**Stated goal:** Reproduce every line of the items below word for word, in the same order.
····················
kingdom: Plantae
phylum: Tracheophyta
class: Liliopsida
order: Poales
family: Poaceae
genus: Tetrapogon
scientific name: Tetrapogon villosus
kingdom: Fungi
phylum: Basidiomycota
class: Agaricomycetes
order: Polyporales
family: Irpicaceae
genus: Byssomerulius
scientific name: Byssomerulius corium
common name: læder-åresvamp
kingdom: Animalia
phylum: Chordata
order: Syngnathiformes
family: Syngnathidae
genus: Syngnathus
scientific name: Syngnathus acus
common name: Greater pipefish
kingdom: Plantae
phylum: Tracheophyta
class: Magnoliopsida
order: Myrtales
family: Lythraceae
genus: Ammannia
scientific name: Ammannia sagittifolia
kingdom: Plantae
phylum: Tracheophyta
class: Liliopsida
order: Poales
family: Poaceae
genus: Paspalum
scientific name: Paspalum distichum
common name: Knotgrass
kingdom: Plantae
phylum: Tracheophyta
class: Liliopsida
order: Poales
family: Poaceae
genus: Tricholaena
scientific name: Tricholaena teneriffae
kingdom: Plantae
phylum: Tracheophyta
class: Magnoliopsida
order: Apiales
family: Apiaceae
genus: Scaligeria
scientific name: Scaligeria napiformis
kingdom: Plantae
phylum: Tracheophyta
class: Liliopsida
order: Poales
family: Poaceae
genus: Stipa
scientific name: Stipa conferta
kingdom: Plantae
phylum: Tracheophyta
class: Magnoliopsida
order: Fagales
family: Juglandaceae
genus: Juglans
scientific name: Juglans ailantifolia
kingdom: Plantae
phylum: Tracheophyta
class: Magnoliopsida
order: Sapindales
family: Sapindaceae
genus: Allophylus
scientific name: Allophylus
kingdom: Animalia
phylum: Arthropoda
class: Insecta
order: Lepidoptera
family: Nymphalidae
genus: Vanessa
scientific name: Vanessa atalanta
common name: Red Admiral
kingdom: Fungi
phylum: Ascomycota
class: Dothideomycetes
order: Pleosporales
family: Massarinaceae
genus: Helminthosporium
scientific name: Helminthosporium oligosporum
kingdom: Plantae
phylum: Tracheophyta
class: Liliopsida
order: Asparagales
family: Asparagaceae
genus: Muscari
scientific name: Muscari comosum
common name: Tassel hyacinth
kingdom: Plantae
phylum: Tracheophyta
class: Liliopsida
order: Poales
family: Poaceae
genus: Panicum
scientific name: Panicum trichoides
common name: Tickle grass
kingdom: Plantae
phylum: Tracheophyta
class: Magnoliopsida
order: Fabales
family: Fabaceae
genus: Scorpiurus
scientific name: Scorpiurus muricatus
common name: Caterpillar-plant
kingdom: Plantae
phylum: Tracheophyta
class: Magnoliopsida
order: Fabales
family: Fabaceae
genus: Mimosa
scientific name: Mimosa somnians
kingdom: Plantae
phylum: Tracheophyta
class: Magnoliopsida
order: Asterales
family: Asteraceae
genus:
····················
**The reply:**
kingdom: Plantae
phylum: Tracheophyta
class: Liliopsida
order: Poales
family: Poaceae
genus: Tetrapogon
scientific name: Tetrapogon villosus
kingdom: Fungi
phylum: Basidiomycota
class: Agaricomycetes
order: Polyporales
family: Irpicaceae
genus: Byssomerulius
scientific name: Byssomerulius corium
common name: læder-åresvamp
kingdom: Animalia
phylum: Chordata
order: Syngnathiformes
family: Syngnathidae
genus: Syngnathus
scientific name: Syngnathus acus
common name: Greater pipefish
kingdom: Plantae
phylum: Tracheophyta
class: Magnoliopsida
order: Myrtales
family: Lythraceae
genus: Ammannia
scientific name: Ammannia sagittifolia
kingdom: Plantae
phylum: Tracheophyta
class: Liliopsida
order: Poales
family: Poaceae
genus: Paspalum
scientific name: Paspalum distichum
common name: Knotgrass
kingdom: Plantae
phylum: Tracheophyta
class: Liliopsida
order: Poales
family: Poaceae
genus: Tricholaena
scientific name: Tricholaena teneriffae
kingdom: Plantae
phylum: Tracheophyta
class: Magnoliopsida
order: Apiales
family: Apiaceae
genus: Scaligeria
scientific name: Scaligeria napiformis
kingdom: Plantae
phylum: Tracheophyta
class: Liliopsida
order: Poales
family: Poaceae
genus: Stipa
scientific name: Stipa conferta
kingdom: Plantae
phylum: Tracheophyta
class: Magnoliopsida
order: Fagales
family: Juglandaceae
genus: Juglans
scientific name: Juglans ailantifolia
kingdom: Plantae
phylum: Tracheophyta
class: Magnoliopsida
order: Sapindales
family: Sapindaceae
genus: Allophylus
scientific name: Allophylus
kingdom: Animalia
phylum: Arthropoda
class: Insecta
order: Lepidoptera
family: Nymphalidae
genus: Vanessa
scientific name: Vanessa atalanta
common name: Red Admiral
kingdom: Fungi
phylum: Ascomycota
class: Dothideomycetes
order: Pleosporales
family: Massarinaceae
genus: Helminthosporium
scientific name: Helminthosporium oligosporum
kingdom: Plantae
phylum: Tracheophyta
class: Liliopsida
order: Asparagales
family: Asparagaceae
genus: Muscari
scientific name: Muscari comosum
common name: Tassel hyacinth
kingdom: Plantae
phylum: Tracheophyta
class: Liliopsida
order: Poales
family: Poaceae
genus: Panicum
scientific name: Panicum trichoides
common name: Tickle grass
kingdom: Plantae
phylum: Tracheophyta
class: Magnoliopsida
order: Fabales
family: Fabaceae
genus: Scorpiurus
scientific name: Scorpiurus muricatus
common name: Caterpillar-plant
kingdom: Plantae
phylum: Tracheophyta
class: Magnoliopsida
order: Fabales
family: Fabaceae
genus: Mimosa
scientific name: Mimosa somnians
kingdom: Plantae
phylum: Tracheophyta
class: Magnoliopsida
order: Asterales
family: Asteraceae
genus:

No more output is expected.